Many studies and polls show that a majority of Americans want wolves protected and humanely treated. In addition, wolf-watching tourism brings immense benefits to local communities. Ongoing protection under the ESA benefits both humans and gray wolves, and is crucial to maintain the fragile gains that wolves have made and to increase the likelihood of their future survival.

Recent Developments

AWI has fought against ongoing attempts in Congress to delist gray wolves. In the 2017-2018 session of Congress, several bills and amendments were introduced to remove federal protections from wolves. These bills directed the secretary of the interior to strip federal protections from gray wolves in Minnesota, Michigan, and Wisconsin and would have opened the door for aggressive state hunting and trapping policies. Some bills went further, attempting to delist wolves across the contiguous United States. Furthermore, all these legislative attacks would have eliminated judicial review, ensuring that the delisting could never be challenged in court.

AWI lobbied against the following unsuccessful legislative attempts to remove gray wolf protections:

  • S. 1514, the Hunting Heritage and Environmental Legacy Preservation (HELP) for Wildlife Act, introduced by Senators Barrasso (R-WY), Boozman (R-AR), Capito (R-WV), Cardin (D-MD), Baldwin (D-WI), and Klobuchar (D-MN).
  • H.R.424/S.164, the “War on Wolves Act,” introduced by Rep. Peterson (D-MN) and Senators Johnson (R-WI), Barrasso (R-WY), Enzi (R-WY), Baldwin (D-WI), and Klobuchar (D-MN).
  • H.R. 6784, the Manage our Wolves Act, introduced by Rep. Duffy (R-WI).
  • Policy riders attached to funding bills for the Department of the Interior for fiscal years 2018 and 2019.

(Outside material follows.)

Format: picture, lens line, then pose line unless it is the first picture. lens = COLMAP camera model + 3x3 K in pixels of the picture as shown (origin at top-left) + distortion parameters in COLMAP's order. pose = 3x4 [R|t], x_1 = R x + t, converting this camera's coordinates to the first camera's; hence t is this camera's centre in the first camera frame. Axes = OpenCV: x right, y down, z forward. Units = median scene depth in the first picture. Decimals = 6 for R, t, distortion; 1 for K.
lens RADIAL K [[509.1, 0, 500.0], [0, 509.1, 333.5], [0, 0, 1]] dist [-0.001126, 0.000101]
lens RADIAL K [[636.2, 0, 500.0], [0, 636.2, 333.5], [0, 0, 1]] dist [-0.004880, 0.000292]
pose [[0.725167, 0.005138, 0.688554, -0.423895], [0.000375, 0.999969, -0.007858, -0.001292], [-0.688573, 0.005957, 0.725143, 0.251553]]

When it passed the ESA, Congress recognized that politicians do not have the necessary scientific expertise to determine what is best for an imperiled species. These recent attempts to legislate species delisting decisions are antithetical to the intent of the law. Courts were also made a partner in the ESA listing and delisting process by serving as forums for addressing disputes over decisions. One of the core tenets of the ESA is the “citizen suit provision,” which allows for legal challenges to the government’s decisions about species management. Removing this oversight of gray wolf management eliminates a crucial, democratic tool that is guaranteed by one of our bedrock conservation laws, and sets the stage for similar assaults in the future. AWI will continue to fight these types of legislative attacks on wolves and the ESA.